§ ACTION ITEM
Without including any images, repeat the data exactly.

§ DATA SECTION

┄┄┄┄┄┄┄┄┄┄┄┄┄┄┄┄┄┄┄┄

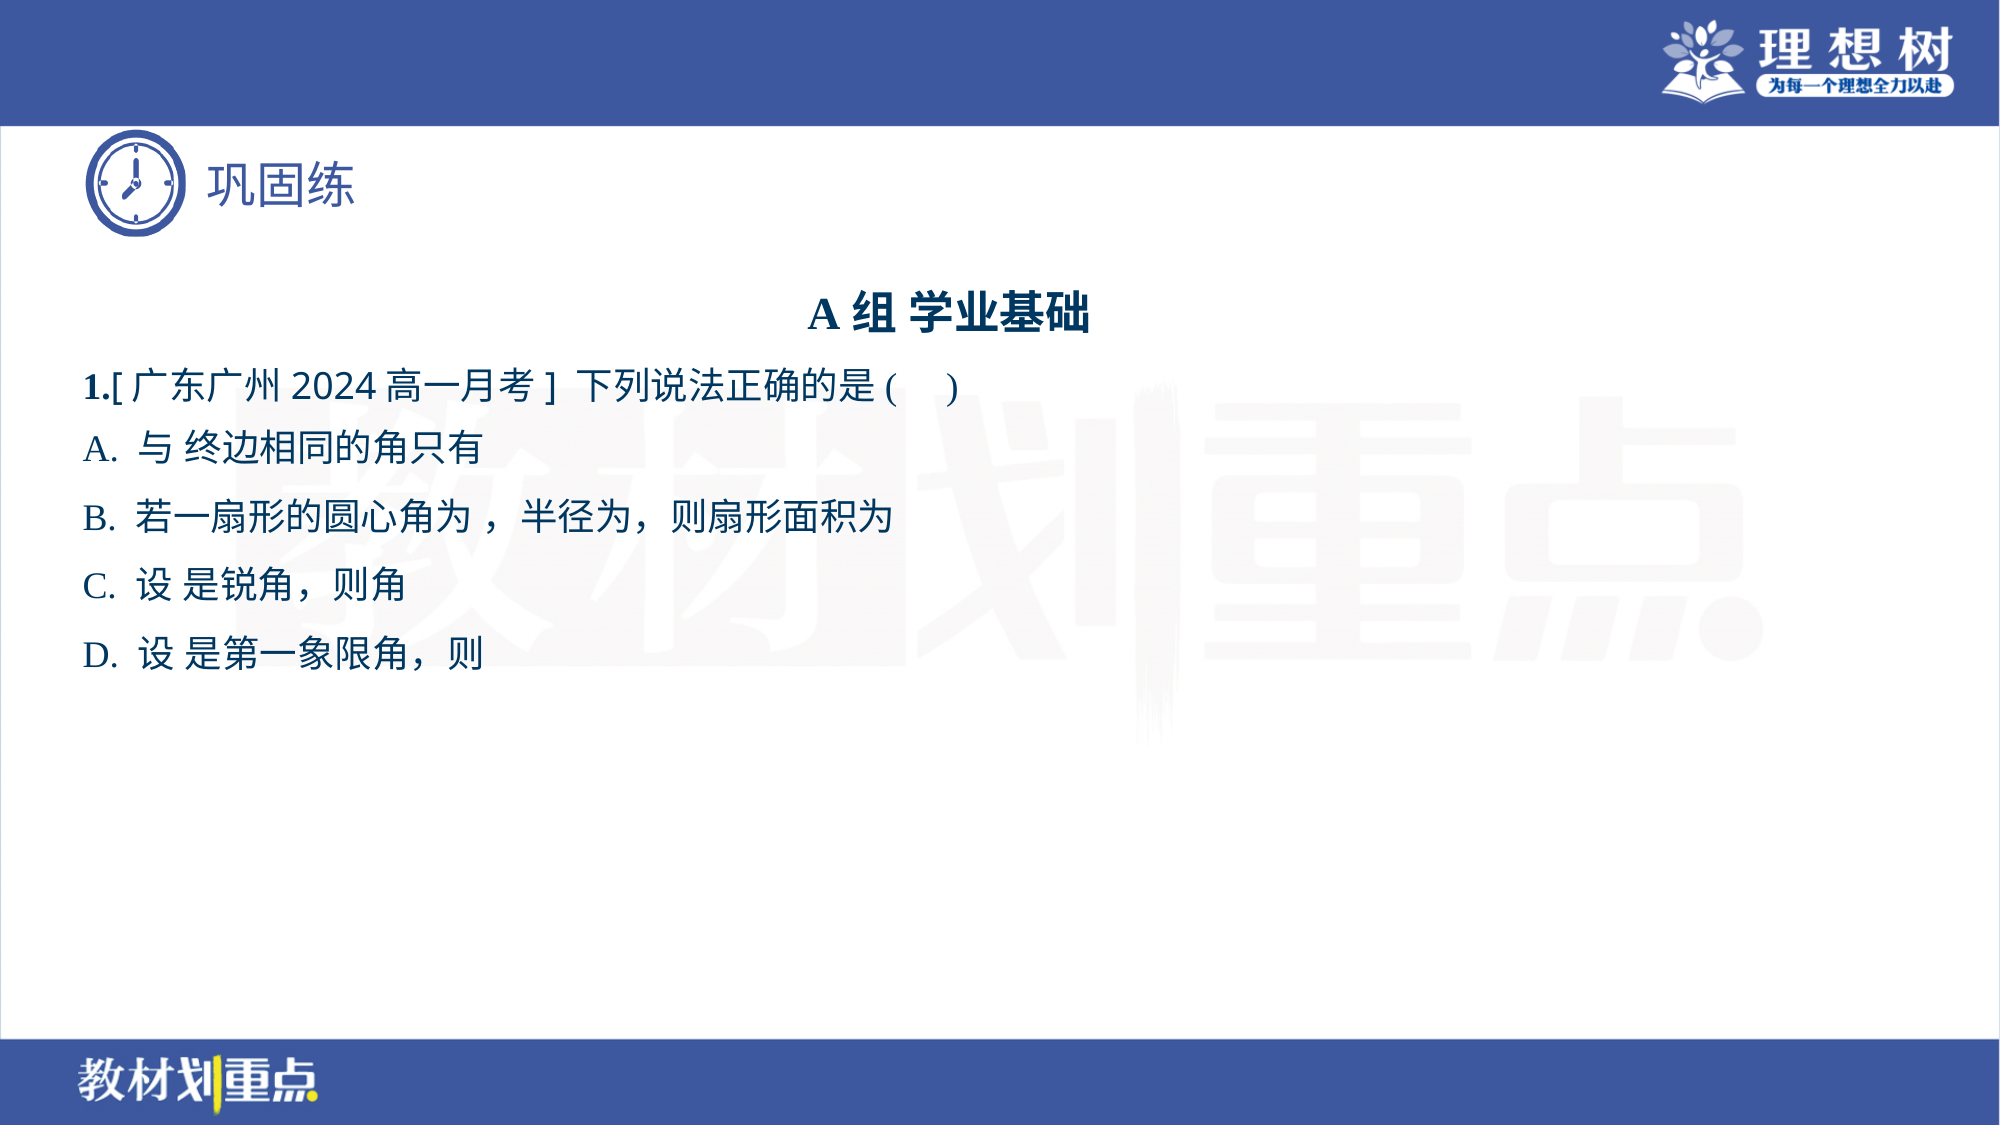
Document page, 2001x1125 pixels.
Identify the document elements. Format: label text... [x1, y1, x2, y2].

text_box 巩固练 [206, 140, 503, 226]
text_box 1.[广东广州2024高一月考] 下列说法正确的是( ) [82, 340, 1817, 400]
text_box A组 学业基础 [82, 257, 1817, 340]
picture [0, 0, 2000, 1125]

┄┄┄┄┄┄┄┄┄┄┄┄┄┄┄┄┄┄┄┄

§ RESPONSE FOR THIS EXERCISE
Document page, 2001x1125 pixels.
Identify the document elements. Format: label text... [x1, y1, x2, y2].

text_box 巩固练 [206, 140, 503, 226]
text_box 1.[广东广州2024高一月考] 下列说法正确的是( ) [82, 340, 1817, 400]
text_box A组 学业基础 [82, 257, 1817, 340]
picture [0, 0, 2000, 1125]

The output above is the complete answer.